The U.S. Senate, 90-8, on Tuesday confirmed former Time magazine managing editor Richard Stengel as Under Secretary of State for Public Diplomacy and Public Affairs, the country's top foreign propaganda slot.
Stengel told the Senate Foreign Relations Committee in November that his job at Time was "to help explain America to the world – and the world to America." He said America's "unalienable rights" aren't just to be cherished: "We must promote them. That's where public diplomacy comes in."
Stengel, in his senate testimony, outlined to challenge to counter "attacks and misstatements about America and American foreign policy," amplified by social media. "Even though it is easier than anytime in human history to find information to rebut lies, less of that seems to be happening," he said. "But we cannot resign ourselves to this; we need to fight it. That is public diplomacy in the 21st century."

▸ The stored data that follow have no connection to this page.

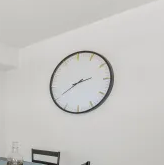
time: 2:40
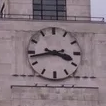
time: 3:43
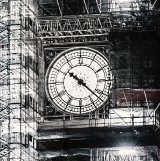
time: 10:22
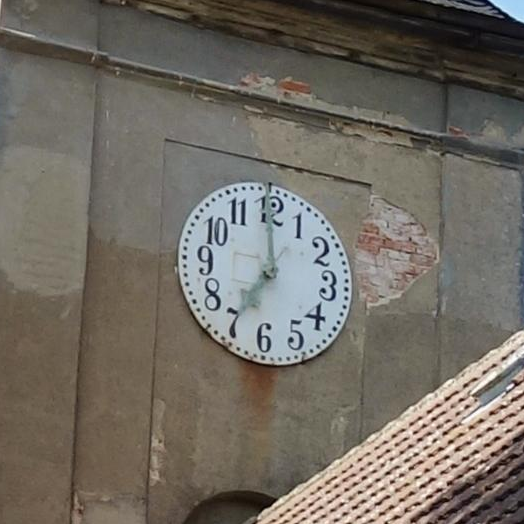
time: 6:59
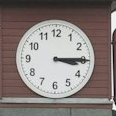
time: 3:14
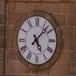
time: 5:07
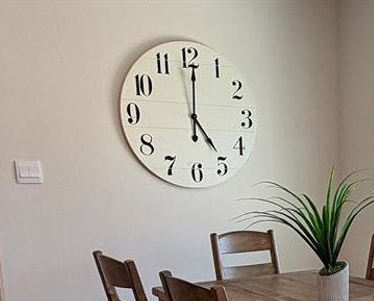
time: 5:00
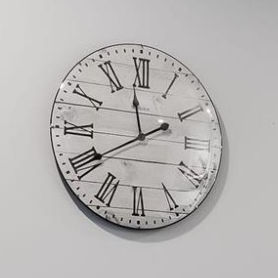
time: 11:40
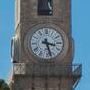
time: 3:27
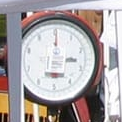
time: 3:00
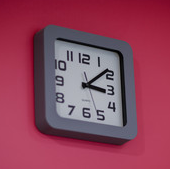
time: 3:08
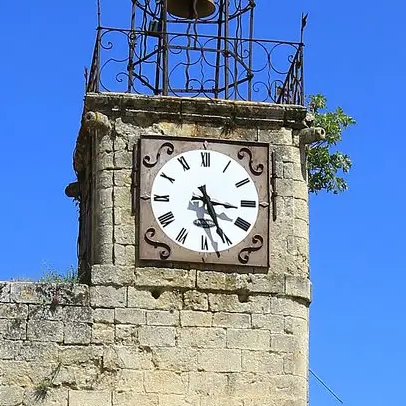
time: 3:26
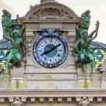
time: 8:09
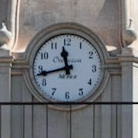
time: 11:42
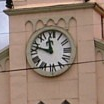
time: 11:47
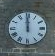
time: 11:59
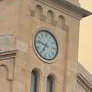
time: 6:46
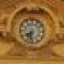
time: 7:32
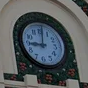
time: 9:01
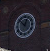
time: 12:52
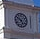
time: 4:50
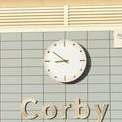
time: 8:51
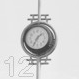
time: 1:34
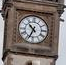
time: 10:34
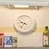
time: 9:36
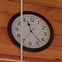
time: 11:22
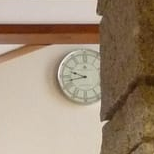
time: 9:42
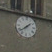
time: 1:38
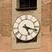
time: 5:17
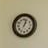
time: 1:02
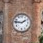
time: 1:46
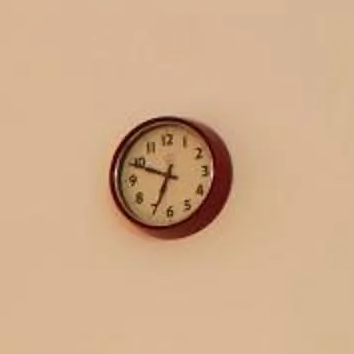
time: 6:48
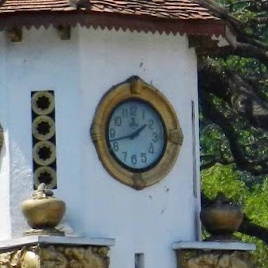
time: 1:42
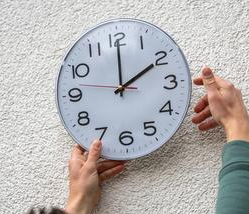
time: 2:00
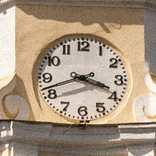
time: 3:42
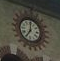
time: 7:00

Stengel, who held the top Time post from 2006-13, previously led the National Constitution Center in Philadelphia and helped Nelson Mandela pen his autobiography, "Long Walk to Freedom." He was also a speechwriter and top advisor to Bill Bradley's 2000 presidential bid.
The State Department's public diplomacy operation handles communications with international audiences, cultural programming, academic exchanges and other outreach beyond U.S. borders. Stengel's purview includes PA and strategic counterterrorism communications.